══ Exercise passage ══

Sources of Input to Interneurons Mediating Presynaptic Inhibition

  • Early work showed that virtually all somatosensory afferents can induce presynaptic inhibition in other sensory afferents.
  • Substantial presynaptic inhibition of somatosensory afferents is caused by stimulation of somatosensory and motor cortices, and the brainstem.
  • More recently, direct projections from somatosensory and motor cortices to interneurons that mediate presynaptic inhibition in the spinal cord of sensory afferents were demonstrated (Moreno-Lopez et al. 2021).
  • These descending inputs are distinct from those that produce movements.
  • Robust presynaptic inhibition arises from central pattern-generating circuits to mitigate interference of reflexes during rhythmical motor behaviors.
  • During voluntary movements, presynaptic inhibition greatly attenuates responses in spinal neurons receiving sensory input, minimizing interference of voluntary behaviors by reflexes (Seki et al. 2003).

Voluntary Movements Unimpeded by Reflexes

  • Descending commands from the cortex excite triceps motor neurons, causing triceps contraction and elbow extension, which stretches the biceps.
  • To prevent the stretch reflex from impeding the movement:
    • Inhibitory interneurons (Ia IN) could be enlisted to directly inhibit the motor neurons supplying the biceps muscle.
      • Descending pathways converge onto and excite those common interneurons in parallel with those exciting triceps motor neurons.
    • Descending inputs (path B, Figure 10) may activate interneurons mediating presynaptic inhibition (pre IN, Figure 10).
      • Presynaptic inhibition limits the transmission of Ia activity onto the biceps motor neurons.

═══
══ Extracted information ══

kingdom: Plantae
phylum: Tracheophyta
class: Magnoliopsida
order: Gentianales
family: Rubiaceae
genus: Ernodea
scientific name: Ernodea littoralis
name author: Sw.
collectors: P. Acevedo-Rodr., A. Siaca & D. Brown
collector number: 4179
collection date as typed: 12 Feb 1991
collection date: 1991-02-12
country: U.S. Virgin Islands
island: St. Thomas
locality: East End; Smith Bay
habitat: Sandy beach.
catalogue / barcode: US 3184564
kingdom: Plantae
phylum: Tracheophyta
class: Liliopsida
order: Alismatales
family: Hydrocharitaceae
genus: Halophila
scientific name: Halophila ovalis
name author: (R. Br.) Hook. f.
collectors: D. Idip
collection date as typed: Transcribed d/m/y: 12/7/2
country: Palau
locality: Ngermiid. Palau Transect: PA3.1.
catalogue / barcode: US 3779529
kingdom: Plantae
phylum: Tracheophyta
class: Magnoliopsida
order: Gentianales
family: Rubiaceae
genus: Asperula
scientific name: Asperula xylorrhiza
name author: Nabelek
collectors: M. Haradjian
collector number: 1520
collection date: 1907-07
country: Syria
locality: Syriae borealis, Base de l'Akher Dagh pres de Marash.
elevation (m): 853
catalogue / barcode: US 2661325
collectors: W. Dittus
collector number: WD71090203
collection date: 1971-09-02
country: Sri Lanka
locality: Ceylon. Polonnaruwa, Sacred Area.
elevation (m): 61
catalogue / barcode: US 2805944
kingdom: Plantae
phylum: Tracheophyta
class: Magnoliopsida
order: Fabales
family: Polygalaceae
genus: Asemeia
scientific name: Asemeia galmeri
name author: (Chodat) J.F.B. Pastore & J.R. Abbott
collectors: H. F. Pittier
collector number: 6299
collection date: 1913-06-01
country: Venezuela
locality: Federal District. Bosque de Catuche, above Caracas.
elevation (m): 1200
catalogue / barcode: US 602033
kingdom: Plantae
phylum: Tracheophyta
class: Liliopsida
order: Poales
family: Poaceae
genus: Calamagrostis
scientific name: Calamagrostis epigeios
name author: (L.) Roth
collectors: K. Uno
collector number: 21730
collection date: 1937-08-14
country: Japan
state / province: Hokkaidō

═══

Answer these questions from the text on presynaptic inhibition:
1. What are the descending inputs to the interneurons mediating presynaptic inhibition said to be distinct from?
2. Which work is cited for the statement that presynaptic inhibition greatly attenuates responses in spinal neurons during voluntary movements?
3. When descending commands cause triceps contraction and elbow extension, which muscle is stretched?

**Expected output**
1. Those that produce movements.
2. Seki et al. 2003.
3. The biceps.